Ça sonne très « complotiste » vous direz, mais c’est une hypothèse loin d’être farfelue.
Dans l’une de ces vidéos, on voit des policiers du Capitole enlever les barrières de métal pour laisser entrer des dizaines de putschistes – car c’est bien de cela qu’il s’agit, et non des « manifestants » comme le répètent depuis hier de nombreux médias encore incapables d’appeler un chat un chat. D’autres se sont livrés à des séances de selfies empreintes d’une apparente et dérangeante camaraderie.
Autre question : où était la Garde Nationale du District de Columbia? Un peu partout, on évoquait des raisons logistiques propres à la nature de la Garde nationale, dont les membres sont militaires à temps partiel. Pourtant, elle avait été mobilisée à Washington en amont des manifestations du mouvement #BlackLivesMatter en juin dernier. À Portland, Trump a même ordonné l’envoi de « troupes fédérales » armées jusqu’aux dents, non-identifiées et sous le contrôle officieux de son sous-fifre de procureur général, Bill Barr.
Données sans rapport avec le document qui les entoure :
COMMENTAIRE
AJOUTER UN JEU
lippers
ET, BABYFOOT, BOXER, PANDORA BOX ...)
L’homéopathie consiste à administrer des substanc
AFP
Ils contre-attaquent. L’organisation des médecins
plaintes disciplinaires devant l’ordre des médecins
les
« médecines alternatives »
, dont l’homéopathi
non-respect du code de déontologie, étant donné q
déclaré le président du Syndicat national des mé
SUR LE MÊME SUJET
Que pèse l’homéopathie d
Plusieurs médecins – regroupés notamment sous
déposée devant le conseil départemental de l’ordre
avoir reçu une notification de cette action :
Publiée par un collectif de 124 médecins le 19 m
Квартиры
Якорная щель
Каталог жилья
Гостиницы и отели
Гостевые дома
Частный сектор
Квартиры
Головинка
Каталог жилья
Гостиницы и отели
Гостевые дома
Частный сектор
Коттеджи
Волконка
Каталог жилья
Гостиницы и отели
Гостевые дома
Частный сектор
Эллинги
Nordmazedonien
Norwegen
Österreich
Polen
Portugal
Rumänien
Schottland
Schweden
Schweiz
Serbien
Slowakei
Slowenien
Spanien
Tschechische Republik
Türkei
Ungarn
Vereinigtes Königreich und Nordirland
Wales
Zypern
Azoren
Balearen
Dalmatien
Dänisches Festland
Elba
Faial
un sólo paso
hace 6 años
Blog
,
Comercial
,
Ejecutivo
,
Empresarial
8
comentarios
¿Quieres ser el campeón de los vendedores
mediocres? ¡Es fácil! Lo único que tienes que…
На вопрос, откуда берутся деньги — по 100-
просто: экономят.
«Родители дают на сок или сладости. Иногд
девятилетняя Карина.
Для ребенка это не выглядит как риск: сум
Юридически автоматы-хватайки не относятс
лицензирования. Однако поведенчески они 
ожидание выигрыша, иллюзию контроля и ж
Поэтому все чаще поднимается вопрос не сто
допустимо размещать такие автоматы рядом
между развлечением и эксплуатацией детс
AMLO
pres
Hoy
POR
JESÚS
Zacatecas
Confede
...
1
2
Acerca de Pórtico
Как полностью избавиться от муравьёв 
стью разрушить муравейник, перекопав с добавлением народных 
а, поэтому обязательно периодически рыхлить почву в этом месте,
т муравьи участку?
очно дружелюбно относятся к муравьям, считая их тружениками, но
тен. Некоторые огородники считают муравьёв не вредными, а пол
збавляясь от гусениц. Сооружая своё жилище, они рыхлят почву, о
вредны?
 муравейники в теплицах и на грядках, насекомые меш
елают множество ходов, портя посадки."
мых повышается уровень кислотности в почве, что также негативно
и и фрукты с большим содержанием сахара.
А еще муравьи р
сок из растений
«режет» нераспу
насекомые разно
Fait intéressant : contrairement aux gardes nationales des états qui sont sous la juridiction des gouverneurs, celle du District de Columbia est sous le commandement direct du Président. Mais il aura fallu une rencontre au sommet entre Mike Pence, Nancy Pelosi, Chuck Schumer (leader de la minorité au Sénat) et le secrétaire à la défense Christopher Miller pour activer la Garde… une rencontre avec un président in abstentia.
Trump l’a souvent répété au cours de son règne : il clamait avoir le soutien de l’armée, de la police, des « durs à cuire » du pays… même celui des motards – étrange et intéressante spécification quand même, mais je digresse. On ne compte plus les fois où, sur les réseaux sociaux, on a vu des policiers laisser libre cours à la sauvagerie des militant.e.s d’extrême-droite, dont Kyle Rittenhouse, le petit fasciste qui a abattu des manifestants à Kenosha au Wisconsin. Il a demandé aux Proud Boys, groupuscule d’incels devenu une véritable secte néo-nazie (Des « paradeurs folkloriques », dirait Mathieu Bock-Côté), de « se tenir prêts » à la fin du deuxième débat présidentiel. En août dernier, The Guardian rapportait que de nombreux corps policiers avaient été infiltrés par des groupes d’extrême-droite.
Tout ça encourage à méditer sur ces questions en attendant les faits.
Insurrection
Et malheureusement, cette tentative de coup d’État fasciste, sans soutien de l’armée ni véritable leadership, mènera vraisemblablement à une insurrection, à défaut d’une guerre civile à proprement parler – très peu de chances, donc, d’assister à un remake de la Guerre de Sécession. Mais je ne serais pas surpris que des centaines de vies innocentes soient fauchées par la folie meurtrière d’un nouveau Timothy McVeigh.
Ils peuvent compter sur la parole influente des Tucker Carlson, Sean Hannity (qui disait encore hier que les putschistes étaient « largement pacifiques »), Alex Jones, pour ne nommer que ceux-là. Ils ont la bénédiction des pasteurs-icônes de la droite chrétienne qui ont fait de Trump une véritable figure messianique et qui feront des Proud Boys et autres les talibans américains.
Et contrairement à Black Lives Matter qu’on accuse à tort de violence extrême, leur cause n’est objectivement pas juste : un retour à une Amérique franchement suprémaciste, blanche et christiano-fasciste. Celle d’après Jim Crow et d’avant Malcolm X. Celle qui serait au diapason de la nébuleuse d’extrême-droite européenne, mais possédant l’arme nucléaire.
« L’armée de Trump » est désormais en marche. Peu importe ce qui se concrétisera, nous assisterons probablement à l’inévitable chute finale de l’Empire américain de notre vivant.